Y es precisamente en este contexto que la disputa geopolítica entre Estados Unidos y China en vez de disminuir, ha crecido en medio de la pandemia. Ambas superpotencias se han señalado mutuamente como responsables de esta crisis multidimensional. Mientras Trump le ha impuesto la "nacionalidad china" al virus, funcionarios de la nación asiática han esparcido la teoría conspirativa de que el SARS-CoV-2 llegó a Wuhan por un soldado estadounidense. Y los errores del presidente americano, al actuar de forma unilateral frente a la contingencia y hacer a un lado a sus antiguos aliados europeos, están siendo aprovechados por China para mostrarse en medio de la catástrofe como la potencia "amiga" que ha logrado "vencer" al coronavirus. Las solicitudes de apoyo y los agradecimientos hacia Pekín se multiplican en una Europa comunitaria en la que, por primera vez desde la creación de la Unión Europea, resurgen los controles fronterizos. La guerra comercial y tecnológica entre EEUU y China está teniendo hoy su réplica en una guerra científica e ideológica por conseguir primero la vacuna y enseñar el mayor músculo de capacidades y recursos. Esta nuevo frente geopolítico oculta una realidad innegable: ni China, origen hasta ahora confirmado del virus, ni Estados Unidos actuaron a tiempo para frenar la escalada epidémica en sus territorios. Pero bajo esta lucha de gigantes, hay otra disputa: la guerra del petróleo que sostienen Rusia y Arabia Saudita con el fin de acaparar las mayores cuotas del mercado y dejar al margen a los productores norteamericanos que venden su crudo más caro por el fracking. El desplome de los precios del hidrocarburo responde a una estrategia de Rusia para, en una especie de carrera de resistenciaal negarse a recortar la oferta para mitigar la caída de los precios, salir de la crisis como la primera potencia energética del planeta.

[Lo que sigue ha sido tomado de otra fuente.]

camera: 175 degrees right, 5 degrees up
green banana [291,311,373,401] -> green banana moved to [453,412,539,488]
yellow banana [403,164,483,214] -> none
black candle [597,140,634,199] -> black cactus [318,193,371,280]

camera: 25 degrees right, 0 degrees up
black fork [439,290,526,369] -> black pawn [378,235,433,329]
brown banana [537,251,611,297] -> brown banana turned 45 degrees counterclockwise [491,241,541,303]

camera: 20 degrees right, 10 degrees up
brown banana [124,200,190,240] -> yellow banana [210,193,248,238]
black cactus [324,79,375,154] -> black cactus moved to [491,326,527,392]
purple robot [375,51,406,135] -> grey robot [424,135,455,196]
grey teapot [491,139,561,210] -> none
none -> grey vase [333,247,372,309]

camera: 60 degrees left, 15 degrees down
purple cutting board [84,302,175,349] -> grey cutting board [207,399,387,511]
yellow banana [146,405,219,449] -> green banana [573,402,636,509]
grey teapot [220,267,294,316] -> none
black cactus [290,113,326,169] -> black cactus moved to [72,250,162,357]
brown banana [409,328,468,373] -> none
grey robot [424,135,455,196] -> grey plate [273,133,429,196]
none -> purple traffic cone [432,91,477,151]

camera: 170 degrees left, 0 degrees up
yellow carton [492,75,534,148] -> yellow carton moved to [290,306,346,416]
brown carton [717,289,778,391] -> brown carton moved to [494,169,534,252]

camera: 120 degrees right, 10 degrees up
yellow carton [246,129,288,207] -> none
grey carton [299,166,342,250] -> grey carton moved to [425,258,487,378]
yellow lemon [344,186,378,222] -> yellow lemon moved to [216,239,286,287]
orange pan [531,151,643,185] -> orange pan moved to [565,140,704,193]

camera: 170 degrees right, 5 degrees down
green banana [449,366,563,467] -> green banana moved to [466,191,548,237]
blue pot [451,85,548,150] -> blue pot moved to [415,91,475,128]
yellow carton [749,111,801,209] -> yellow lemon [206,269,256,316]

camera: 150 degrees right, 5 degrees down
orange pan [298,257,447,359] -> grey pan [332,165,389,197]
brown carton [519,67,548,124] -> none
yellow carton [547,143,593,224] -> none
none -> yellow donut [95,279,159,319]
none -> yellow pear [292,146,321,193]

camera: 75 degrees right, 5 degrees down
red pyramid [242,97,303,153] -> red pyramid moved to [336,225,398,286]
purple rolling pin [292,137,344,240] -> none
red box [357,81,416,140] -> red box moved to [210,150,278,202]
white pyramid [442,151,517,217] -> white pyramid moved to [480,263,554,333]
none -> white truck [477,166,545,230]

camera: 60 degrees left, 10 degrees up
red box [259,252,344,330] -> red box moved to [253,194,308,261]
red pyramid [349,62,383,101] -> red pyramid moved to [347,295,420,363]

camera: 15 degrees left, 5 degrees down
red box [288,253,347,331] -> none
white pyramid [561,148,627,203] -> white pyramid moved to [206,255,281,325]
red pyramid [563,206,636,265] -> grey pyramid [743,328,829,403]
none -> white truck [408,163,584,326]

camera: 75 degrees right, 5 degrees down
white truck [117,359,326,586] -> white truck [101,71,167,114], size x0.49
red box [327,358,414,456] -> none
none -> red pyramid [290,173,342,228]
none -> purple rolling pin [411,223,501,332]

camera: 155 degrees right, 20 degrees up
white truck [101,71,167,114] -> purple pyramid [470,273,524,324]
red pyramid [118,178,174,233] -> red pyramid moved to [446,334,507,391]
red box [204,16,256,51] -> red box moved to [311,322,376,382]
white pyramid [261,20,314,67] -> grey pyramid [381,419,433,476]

Por último, pero no por eso menos importante, está el impacto en la economía. El turismo y la producción de ciertos bienes y servicios son los sectores más afectados por la parálisis ocasionada por la pandemia. Las cadenas internacionales de proveeduría y distribución de artículos no indispensables se han suspendido, al igual que el flujo de turistas. Este freno provocará una contracción económica en todo el mundo, que será más severa en aquellos países cuya economía está más ligadaa esos sectores tradicionales, como es el caso de México. La profundidad de dicha contracción dependerá del tiempo que dure la parálisis yde la gravedad de la misma. No obstante, el sector de la economía 4.0, basada en servicios digitales, big data e inteligencia artificial, es posible que no se vea tan afectado. Incluso, podría tener un incremento relativo en el período de la contingencia. Basta ver cómo se han multiplicado las recomendaciones de uso de las tecnologías de la información para sustituir de alguna manera los servicios de la economía tradicional. Y, en este sentido, los países que han incrementado en los últimos años la participación de la industria 4.0 en su economía bajo el paradigma de investigación, desarrollo e innovación, podrían tener menos problemas para recuperarse que los que siguen anclados al modelo tradicional. La pandemia puede ser el catalizador definitivo de la transformación económica mundial y del surgimiento de un nuevo liderazgo global, un terreno en el que China le disputa ya a Estados Unidos el primer puesto.